INSTRUCTIONS FOR THE TASK -> Below this line is the material. Write out only its lines from the one containing "X0136371Y0113930D03*" through the one containing "X0106271Y0135071D03*", both kept, exactly.
[[ INPUT DATA open ]]
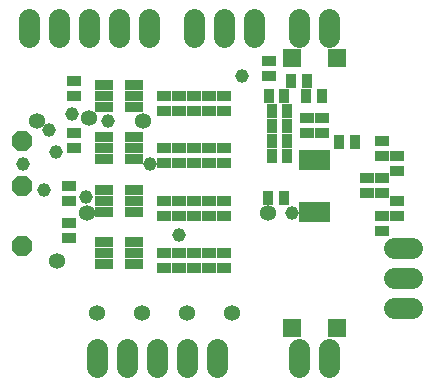
<source format=gbs>
G75*
%MOIN*%
%OFA0B0*%
%FSLAX25Y25*%
%IPPOS*%
%LPD*%
%AMOC8*
5,1,8,0,0,1.08239X$1,22.5*
%
%ADD10C,0.06984*%
%ADD11R,0.06496X0.06496*%
%ADD12OC8,0.06984*%
%ADD13R,0.02684X0.06884*%
%ADD14R,0.03740X0.04528*%
%ADD15R,0.04528X0.03740*%
%ADD16R,0.05984X0.03184*%
%ADD17C,0.05346*%
%ADD18C,0.04559*%
D10*
X0103871Y0075871D02*
X0103871Y0081871D01*
X0113871Y0081871D02*
X0113871Y0075871D01*
X0123871Y0075871D02*
X0123871Y0081871D01*
X0133871Y0081871D02*
X0133871Y0075871D01*
X0143871Y0075871D02*
X0143871Y0081871D01*
X0171371Y0081871D02*
X0171371Y0075871D01*
X0181371Y0075871D02*
X0181371Y0081871D01*
X0202898Y0095623D02*
X0208898Y0095623D01*
X0208898Y0105623D02*
X0202898Y0105623D01*
X0202898Y0115623D02*
X0208898Y0115623D01*
X0181371Y0185871D02*
X0181371Y0191871D01*
X0171371Y0191871D02*
X0171371Y0185871D01*
X0156371Y0185871D02*
X0156371Y0191871D01*
X0146371Y0191871D02*
X0146371Y0185871D01*
X0136371Y0185871D02*
X0136371Y0191871D01*
X0121371Y0191871D02*
X0121371Y0185871D01*
X0111371Y0185871D02*
X0111371Y0191871D01*
X0101371Y0191871D02*
X0101371Y0185871D01*
X0091371Y0185871D02*
X0091371Y0191871D01*
X0081371Y0191871D02*
X0081371Y0185871D01*
D11*
X0168890Y0178871D03*
X0183851Y0178871D03*
X0183851Y0088871D03*
X0168890Y0088871D03*
D12*
X0078871Y0116371D03*
X0078871Y0136371D03*
X0078871Y0151371D03*
D13*
X0172571Y0144971D03*
X0175071Y0144971D03*
X0177671Y0144971D03*
X0180171Y0144971D03*
X0180171Y0127771D03*
X0177671Y0127771D03*
X0175071Y0127771D03*
X0172571Y0127771D03*
D14*
X0166174Y0132138D03*
X0161056Y0132138D03*
X0162312Y0146371D03*
X0162312Y0151371D03*
X0162312Y0156371D03*
X0162312Y0161371D03*
X0161312Y0166371D03*
X0166430Y0166371D03*
X0168812Y0171371D03*
X0173930Y0171371D03*
X0173812Y0166371D03*
X0178930Y0166371D03*
X0167430Y0161371D03*
X0167430Y0156371D03*
X0167430Y0151371D03*
X0167430Y0146371D03*
X0184812Y0151121D03*
X0189930Y0151121D03*
D15*
X0198871Y0151430D03*
X0198871Y0146312D03*
X0203871Y0146430D03*
X0203871Y0141312D03*
X0198871Y0138930D03*
X0193871Y0138930D03*
X0193871Y0133812D03*
X0198871Y0133812D03*
X0203871Y0131430D03*
X0203871Y0126312D03*
X0198871Y0126430D03*
X0198871Y0121312D03*
X0178871Y0153812D03*
X0173871Y0153812D03*
X0173871Y0158930D03*
X0178871Y0158930D03*
X0161371Y0172812D03*
X0161371Y0177930D03*
X0146371Y0166430D03*
X0141371Y0166430D03*
X0136371Y0166430D03*
X0131371Y0166430D03*
X0126371Y0166430D03*
X0126371Y0161312D03*
X0131371Y0161312D03*
X0136371Y0161312D03*
X0141371Y0161312D03*
X0146371Y0161312D03*
X0146371Y0148930D03*
X0141371Y0148930D03*
X0136371Y0148930D03*
X0131371Y0148930D03*
X0126371Y0148930D03*
X0126371Y0143812D03*
X0131371Y0143812D03*
X0136371Y0143812D03*
X0141371Y0143812D03*
X0146371Y0143812D03*
X0146371Y0131430D03*
X0141371Y0131430D03*
X0136371Y0131430D03*
X0131371Y0131430D03*
X0126371Y0131430D03*
X0126371Y0126312D03*
X0131371Y0126312D03*
X0136371Y0126312D03*
X0141371Y0126312D03*
X0146371Y0126312D03*
X0146371Y0113930D03*
X0141371Y0113930D03*
X0136371Y0113930D03*
X0131371Y0113930D03*
X0126371Y0113930D03*
X0126371Y0108812D03*
X0131371Y0108812D03*
X0136371Y0108812D03*
X0141371Y0108812D03*
X0146371Y0108812D03*
X0096371Y0148812D03*
X0096371Y0153930D03*
X0096371Y0166312D03*
X0096371Y0171430D03*
X0094796Y0136430D03*
X0094796Y0131312D03*
X0094796Y0123930D03*
X0094796Y0118812D03*
D16*
X0106271Y0117571D03*
X0106271Y0113871D03*
X0106271Y0110171D03*
X0116471Y0110171D03*
X0116471Y0113871D03*
X0116471Y0117571D03*
X0116471Y0127671D03*
X0116471Y0131371D03*
X0116471Y0135071D03*
X0106271Y0135071D03*
X0106271Y0131371D03*
X0106271Y0127671D03*
X0106271Y0145171D03*
X0106271Y0148871D03*
X0106271Y0152571D03*
X0106271Y0162671D03*
X0106271Y0166371D03*
X0106271Y0170071D03*
X0116471Y0170071D03*
X0116471Y0166371D03*
X0116471Y0162671D03*
X0116471Y0152571D03*
X0116471Y0148871D03*
X0116471Y0145171D03*
D17*
X0119382Y0157867D03*
X0101371Y0158871D03*
X0084008Y0157945D03*
X0100583Y0127158D03*
X0090583Y0111371D03*
X0103871Y0093871D03*
X0118871Y0093871D03*
X0133871Y0093871D03*
X0148871Y0093871D03*
X0161115Y0127158D03*
D18*
X0168989Y0127158D03*
X0131193Y0120071D03*
X0121745Y0143693D03*
X0107571Y0157867D03*
X0095760Y0160229D03*
X0087886Y0154875D03*
X0090249Y0147630D03*
X0079225Y0143693D03*
X0086312Y0135032D03*
X0100485Y0132670D03*
X0152453Y0172827D03*
M02*

</source>
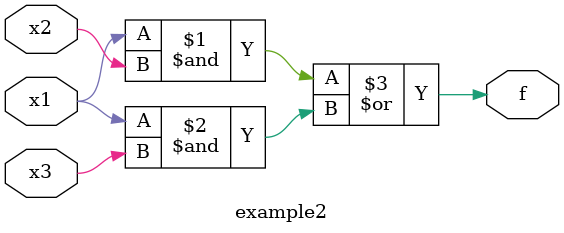
<source format=v>
module example2(x1,x2,x3,f);
input x1,x2,x3;
output f;
assign f= (x1&x2)|(x1&x3);
endmodule

</source>
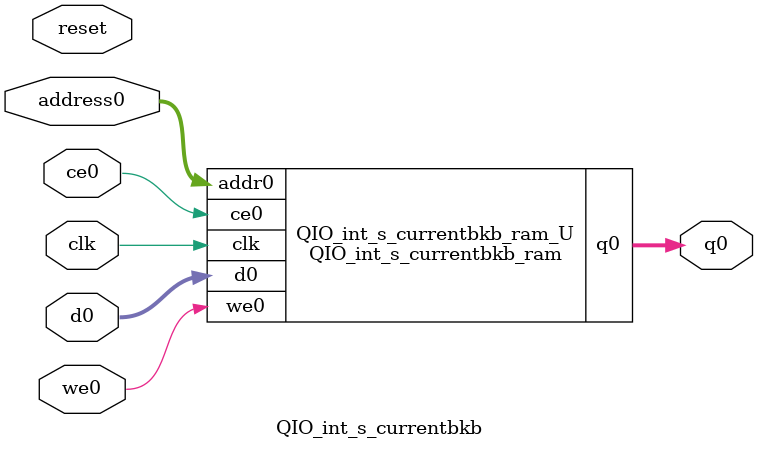
<source format=v>
`timescale 1 ns / 1 ps
module QIO_int_s_currentbkb_ram (addr0, ce0, d0, we0, q0,  clk);

parameter DWIDTH = 32;
parameter AWIDTH = 8;
parameter MEM_SIZE = 256;

input[AWIDTH-1:0] addr0;
input ce0;
input[DWIDTH-1:0] d0;
input we0;
output reg[DWIDTH-1:0] q0;
input clk;

(* ram_style = "block" *)reg [DWIDTH-1:0] ram[0:MEM_SIZE-1];




always @(posedge clk)  
begin 
    if (ce0) begin
        if (we0) 
            ram[addr0] <= d0; 
        q0 <= ram[addr0];
    end
end


endmodule

`timescale 1 ns / 1 ps
module QIO_int_s_currentbkb(
    reset,
    clk,
    address0,
    ce0,
    we0,
    d0,
    q0);

parameter DataWidth = 32'd32;
parameter AddressRange = 32'd256;
parameter AddressWidth = 32'd8;
input reset;
input clk;
input[AddressWidth - 1:0] address0;
input ce0;
input we0;
input[DataWidth - 1:0] d0;
output[DataWidth - 1:0] q0;



QIO_int_s_currentbkb_ram QIO_int_s_currentbkb_ram_U(
    .clk( clk ),
    .addr0( address0 ),
    .ce0( ce0 ),
    .we0( we0 ),
    .d0( d0 ),
    .q0( q0 ));

endmodule


</source>
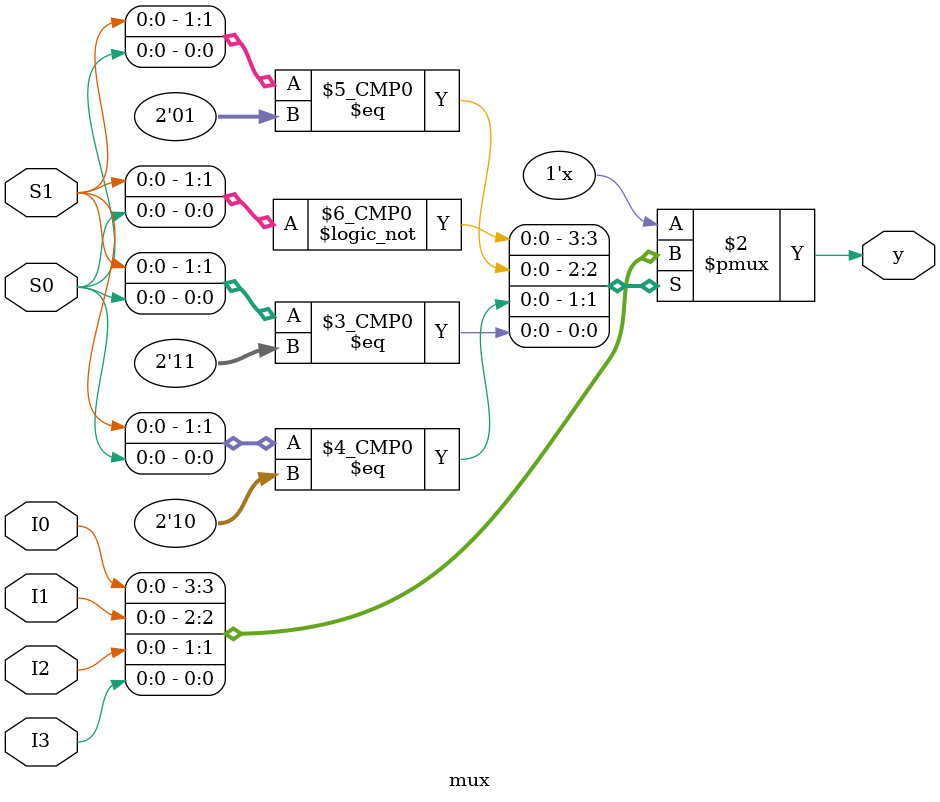
<source format=v>
module FAmux(a,b,c,sum,carry);
input a,b,c;
output sum,carry;
mux m1(c,~c,~c,c,a,b,sum);
mux m2(0,c,c,1,a,b,carry);
endmodule

module FAmuxtb;
reg a,b,c;
wire sum,carry;
FAmux test(a,b,c,sum,carry);
initial begin 
$monitor($time,": a=%b, b=%b, c=%b, sum=%b, carry=%b",a,b,c,sum,carry);
{a,b,c}=3'b000;
#10 {a,b,c}=3'b001;
#10 {a,b,c}=3'b010;
#10 {a,b,c}=3'b011;
#10 {a,b,c}=3'b100;
#10 {a,b,c}=3'b101;
#10 {a,b,c}=3'b110;
#10 {a,b,c}=3'b111;
#10 $stop;
end
endmodule

module mux(I0,I1,I2,I3,S1,S0,y);
input I0,I1,I2,I3,S1,S0;
output reg y;
always@(S0 or S1)
begin
case({S1,S0})
2'b00:y<=I0;
2'b01:y<=I1;
2'b10:y<=I2;
2'b11:y<=I3;
endcase
end
endmodule

</source>
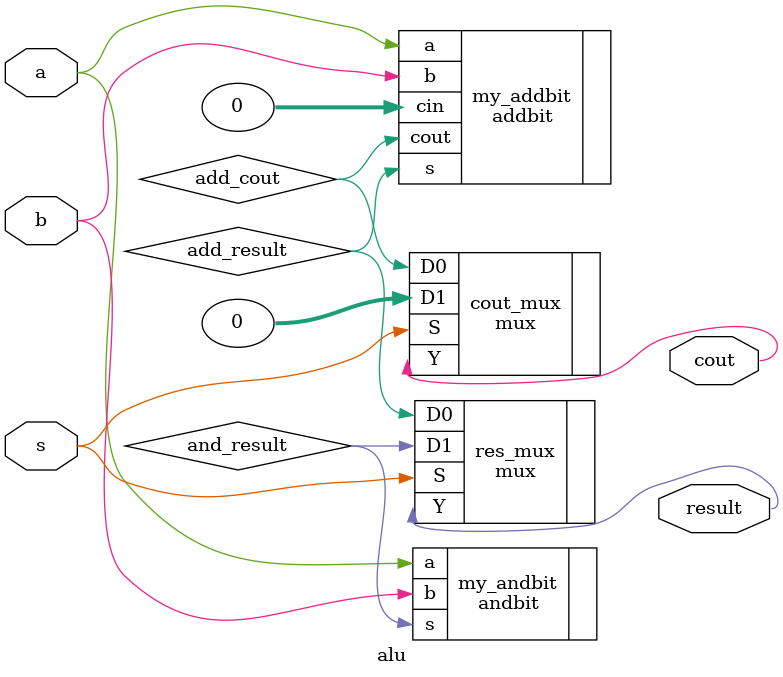
<source format=v>
`timescale 1ns / 1ps


module alu(
    input a, b, s, 
    output result, cout
    );
    
    // s = 0, addbit
    // s = 1, andbit
    
    wire add_result;
    wire and_result;
    
    wire add_cout;
    
    addbit my_addbit(.cin(0), .a(a), .b(b), .s(add_result), .cout(add_cout));
    andbit my_andbit(.a(a), .b(b), .s(and_result));
    
    mux res_mux(.Y(result), .D0(add_result), .D1(and_result), .S(s));
    mux cout_mux(.Y(cout), .D0(add_cout), .D1(0), .S(s));
    
endmodule

</source>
[[ INPUT DATA closed ]]
RESPONSE BOX ->
X0136371Y0113930D03*
X0131371Y0113930D03*
X0126371Y0113930D03*
X0126371Y0108812D03*
X0131371Y0108812D03*
X0136371Y0108812D03*
X0141371Y0108812D03*
X0146371Y0108812D03*
X0096371Y0148812D03*
X0096371Y0153930D03*
X0096371Y0166312D03*
X0096371Y0171430D03*
X0094796Y0136430D03*
X0094796Y0131312D03*
X0094796Y0123930D03*
X0094796Y0118812D03*
D16*
X0106271Y0117571D03*
X0106271Y0113871D03*
X0106271Y0110171D03*
X0116471Y0110171D03*
X0116471Y0113871D03*
X0116471Y0117571D03*
X0116471Y0127671D03*
X0116471Y0131371D03*
X0116471Y0135071D03*
X0106271Y0135071D03*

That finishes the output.